There’s a flood of solar farms in the U.S. that are racing to beat a government deadline
Companies are building solar farms to sell power to utilities in the U.S. as fast as possible in order to beat a potential drop in an important U.S. federal incentive, according to a new report from research firm IHC. Called the federal investment tax credit, the subsidy offers solar farm owners a 30 percent tax credit, and it could drop down to a 10 percent tax credit starting in 2017.
The tax credit was first implemented in 2006 and was meant to help the solar industry compete with other cheaper power sources (like coal and natural gas) in the early days of the solar industry. The tax credit was never meant to be permanent and was planned to be lowered, or eliminated, as solar technology became cheaper.
But the subsidy has been repeatedly extended at the last minute, causing a frenetic boom-and-bust cycle for solar project developers. The U.S. wind industry has faced the same ups and downs with the same subsidy. Companies rush to get solar and wind farms built by the deadline, don’t create a pipeline for solar and wind projects after the deadline, and then are stuck waiting to see if the incentive will be extended again.
The boom part of the cycle this time around has skewed the market and created a flood of more modest solar projects in non-contentious areas. There are currently 32 gigawatts of solar farms, between the sizes of about twenty and a hundred megawatts in size, planned for the U.S. (many are in California) by the end of 2016, says IHS.
For comparison sake, one gigawatt is like one large natural gas plant. There are only around 20 gigawatts worth of solar farms currently installed in the entire U.S., according to the Solar Energy Industry Association (SEIA).

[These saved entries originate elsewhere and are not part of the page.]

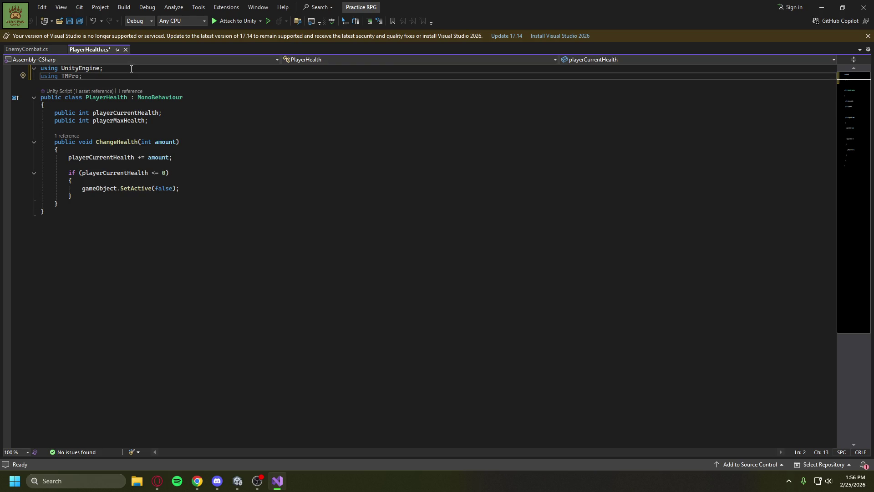
Start a new 'public' field line after the playerMaxHealth declaration, then return to the tutorial.
click(163, 122)
key(Return)
text(p)
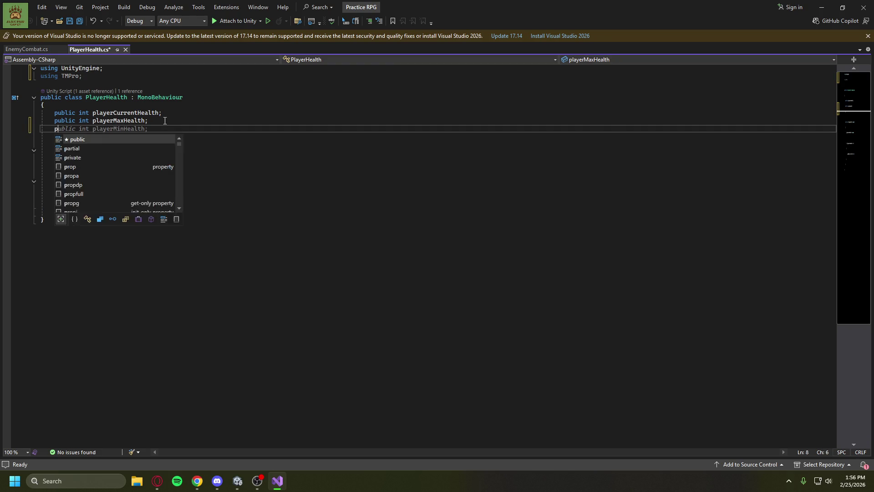
text(ublic)
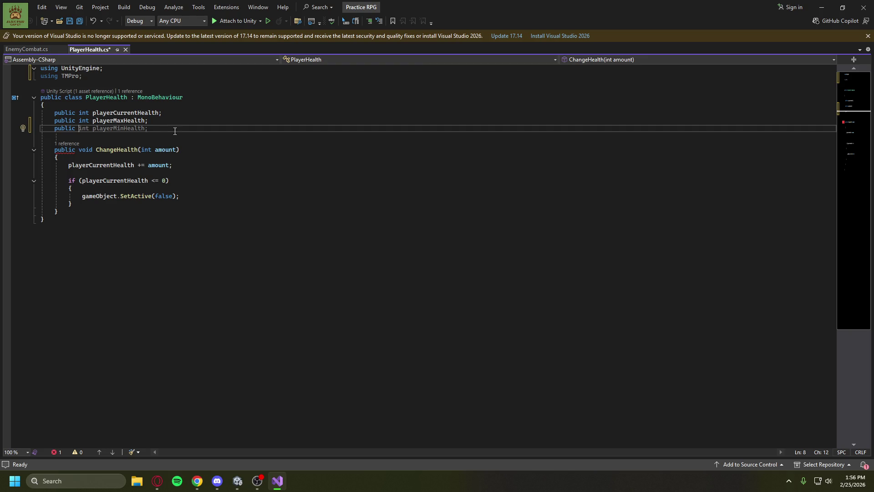
mouse_move(157, 481)
click(195, 429)
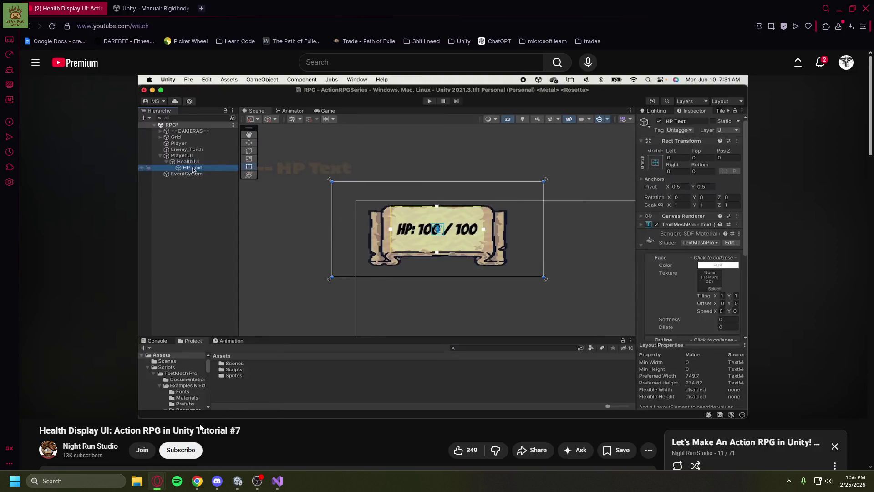
Rewind the tutorial to 5:19, where it shows the TMP_Text healthText field, then minimize the browser.
key(Left)
key(Left)
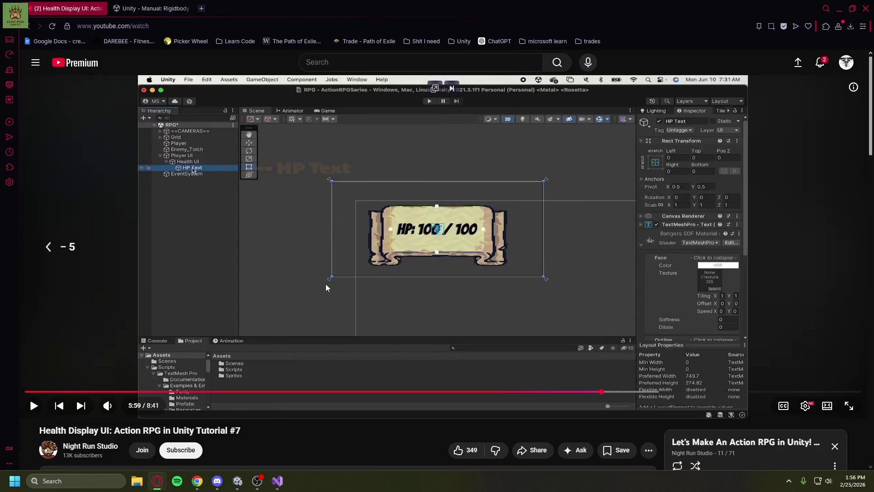
key(Left)
key(Left)
key(Left)
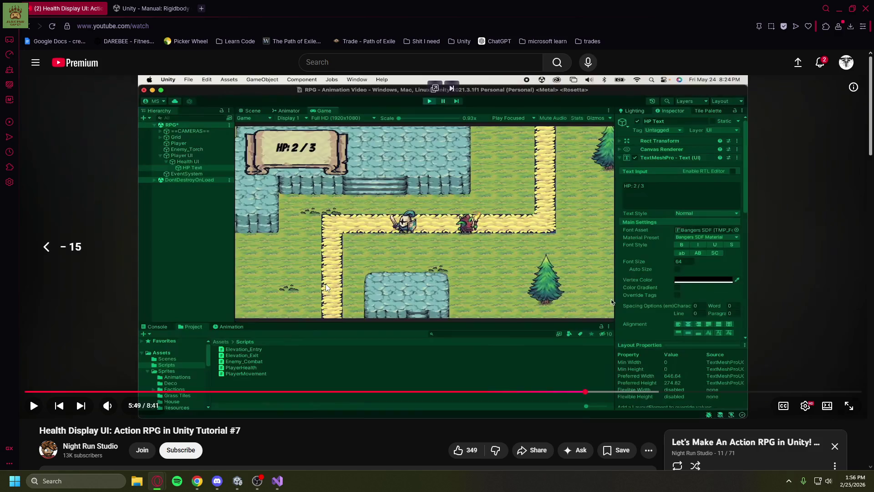
key(Left)
key(Left)
key(Left)
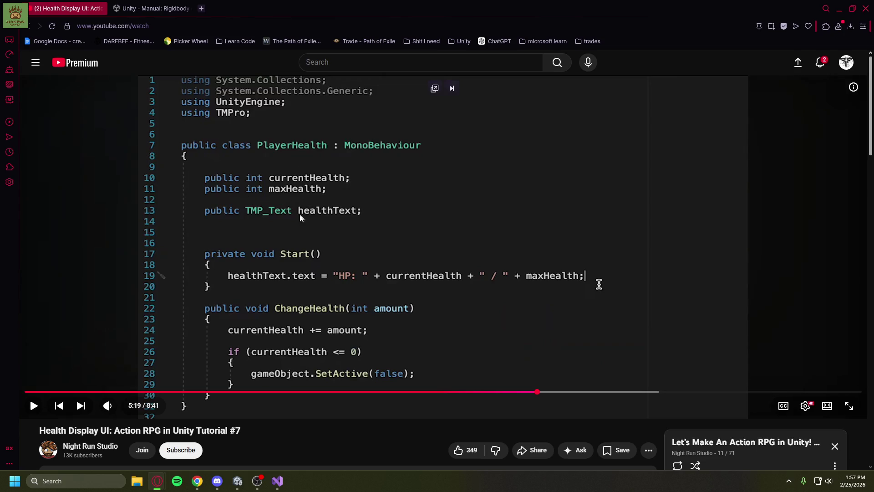
click(840, 9)
Extend the new field line to 'public TMPro', comparing it against the tutorial code.
text(TMP)
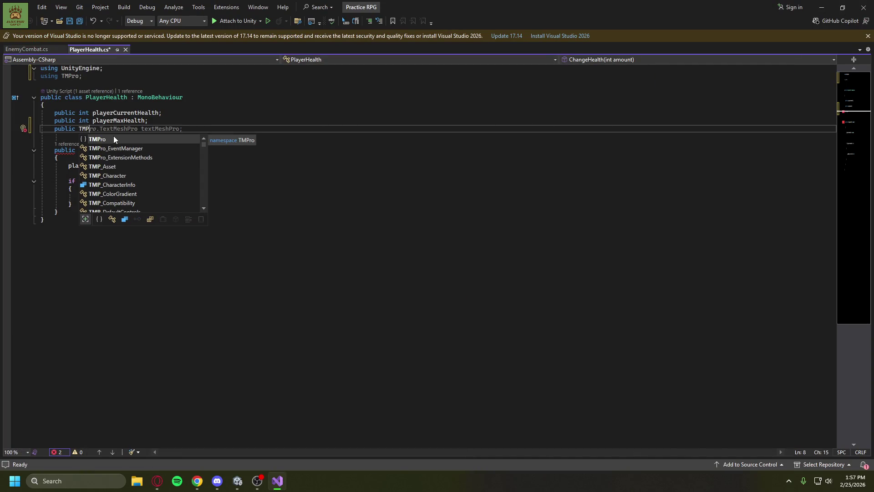
key(Tab)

Some of the first utility-scale solar panel farms that were initially built in the U.S. were very large, like Topaz at 550 megawatts near San Luis Obispo in California (9 million solar panels spread across 10 miles). There are about a dozen of similarly-sized mega solar farms in various stages of construction in the U.S. Southwest.
But this current boom trend is for much smaller solar farms (20 to 100 megawatts) that can be built quickly, and mostly on land that isn’t sensitive to environmental concerns or which would otherwise face extended negotiations or long approval processes. This is partly a good thing because some of the mega solar farms faced lengthy delays, and smaller projects can be more flexible and accommodate land needs more easily.
But because there’s only so much land that meets this criteria, IHS says that there seems to be “a saturation of PV [photovoltaic] projects in certain areas.” Photovoltaic is the industry word for solar panels. Some of these projects could not be completed by the deadline, which could very well not be renewed this time around.
Most in the solar industry want, and say they need, the tax credit to keep the current solar farm boom going in the U.S. The solar industry saw a huge jump in the U.S. in 2014, installing over 6 gigawatts of solar panels, and accounting for about a third of all new electric generating capacity last year, according to SEIA. The industry now employs close to 175,000 workers, which is more than Google, Apple, Facebook and Twitter combined.
Not everyone thinks the recurring incentives are a good thing, though. Some solar execs are calling for an end to the subsidy to remove the boom-and-bust cycle for good. In that way, the solar industry would finally be moving closer to being a mainstream source of electricity in the U.S.
If the tax credit isn’t renewed there will likely be a drop in the solar industry in 2017, followed by an eventual recovery in the years after the transition.